[[ Supplied records, beginning ]]
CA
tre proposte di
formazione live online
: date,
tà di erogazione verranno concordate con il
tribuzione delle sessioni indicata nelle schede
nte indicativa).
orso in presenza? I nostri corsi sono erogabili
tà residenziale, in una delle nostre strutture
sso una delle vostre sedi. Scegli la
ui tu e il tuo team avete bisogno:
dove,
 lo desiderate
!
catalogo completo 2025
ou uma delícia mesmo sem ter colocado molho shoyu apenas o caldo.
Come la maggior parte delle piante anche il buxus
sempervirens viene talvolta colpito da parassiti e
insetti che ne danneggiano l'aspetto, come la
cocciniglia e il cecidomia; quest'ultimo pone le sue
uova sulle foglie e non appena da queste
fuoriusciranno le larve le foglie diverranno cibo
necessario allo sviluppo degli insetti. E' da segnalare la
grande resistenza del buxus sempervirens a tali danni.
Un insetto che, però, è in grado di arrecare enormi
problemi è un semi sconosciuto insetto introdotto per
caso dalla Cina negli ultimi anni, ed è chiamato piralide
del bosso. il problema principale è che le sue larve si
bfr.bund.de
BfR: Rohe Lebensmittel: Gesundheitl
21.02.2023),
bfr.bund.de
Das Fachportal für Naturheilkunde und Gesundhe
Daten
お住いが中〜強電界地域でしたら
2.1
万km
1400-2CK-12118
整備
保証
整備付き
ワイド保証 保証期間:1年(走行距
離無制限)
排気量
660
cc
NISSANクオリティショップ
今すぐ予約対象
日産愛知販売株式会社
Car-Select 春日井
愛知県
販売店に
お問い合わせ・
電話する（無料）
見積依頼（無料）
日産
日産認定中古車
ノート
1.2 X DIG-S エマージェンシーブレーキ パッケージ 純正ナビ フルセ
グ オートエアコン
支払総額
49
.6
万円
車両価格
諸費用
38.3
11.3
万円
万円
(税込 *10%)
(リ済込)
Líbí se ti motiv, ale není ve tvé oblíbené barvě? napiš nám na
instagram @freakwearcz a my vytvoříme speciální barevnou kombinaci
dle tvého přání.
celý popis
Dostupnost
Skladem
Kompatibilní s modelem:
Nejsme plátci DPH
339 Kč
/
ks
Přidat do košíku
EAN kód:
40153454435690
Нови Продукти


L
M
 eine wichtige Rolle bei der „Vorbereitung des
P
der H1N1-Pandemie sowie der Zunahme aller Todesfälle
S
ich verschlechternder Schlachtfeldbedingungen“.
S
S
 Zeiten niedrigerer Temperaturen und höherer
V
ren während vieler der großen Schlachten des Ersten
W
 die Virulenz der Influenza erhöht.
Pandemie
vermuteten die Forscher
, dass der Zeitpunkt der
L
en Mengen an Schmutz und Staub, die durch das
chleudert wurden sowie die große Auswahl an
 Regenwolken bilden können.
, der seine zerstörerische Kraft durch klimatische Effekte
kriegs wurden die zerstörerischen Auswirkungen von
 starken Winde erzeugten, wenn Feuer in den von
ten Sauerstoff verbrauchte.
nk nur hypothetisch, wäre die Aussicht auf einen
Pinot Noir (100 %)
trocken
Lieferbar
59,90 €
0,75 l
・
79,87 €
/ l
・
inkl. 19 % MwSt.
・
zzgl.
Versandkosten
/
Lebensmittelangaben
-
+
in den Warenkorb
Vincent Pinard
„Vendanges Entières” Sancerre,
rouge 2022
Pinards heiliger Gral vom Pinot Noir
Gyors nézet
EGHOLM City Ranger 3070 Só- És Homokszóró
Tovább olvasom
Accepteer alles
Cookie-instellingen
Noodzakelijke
[[ Supplied records, end ]]
• What the exercise asks:
Collect every line of the data above that contains the word "delle".

• Task output:
tribuzione delle sessioni indicata nelle schede
tà residenziale, in una delle nostre strutture
sso una delle vostre sedi. Scegli la
Come la maggior parte delle piante anche il buxus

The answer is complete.